#### AVAILABLE DATA
-=-=-=-=-
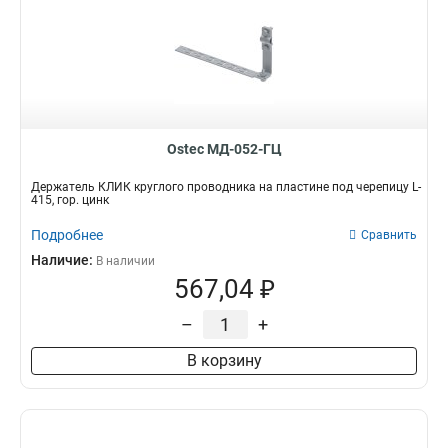
Ostec МД-052-ГЦ
Держатель КЛИК круглого проводника на пластине под черепицу L-
415, гор. цинк
Подробнее
Сравнить
Наличие:
В наличии
567,04 ₽
–
+
В корзину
-=-=-=-=-
Reproduce the rows with "В корзину" replaced by "Купить" and every other line kept as it is. Omit the pictures.

#### RESULT
Ostec МД-052-ГЦ
Держатель КЛИК круглого проводника на пластине под черепицу L-
415, гор. цинк
Подробнее
Сравнить
Наличие:
В наличии
567,04 ₽
–
+
Купить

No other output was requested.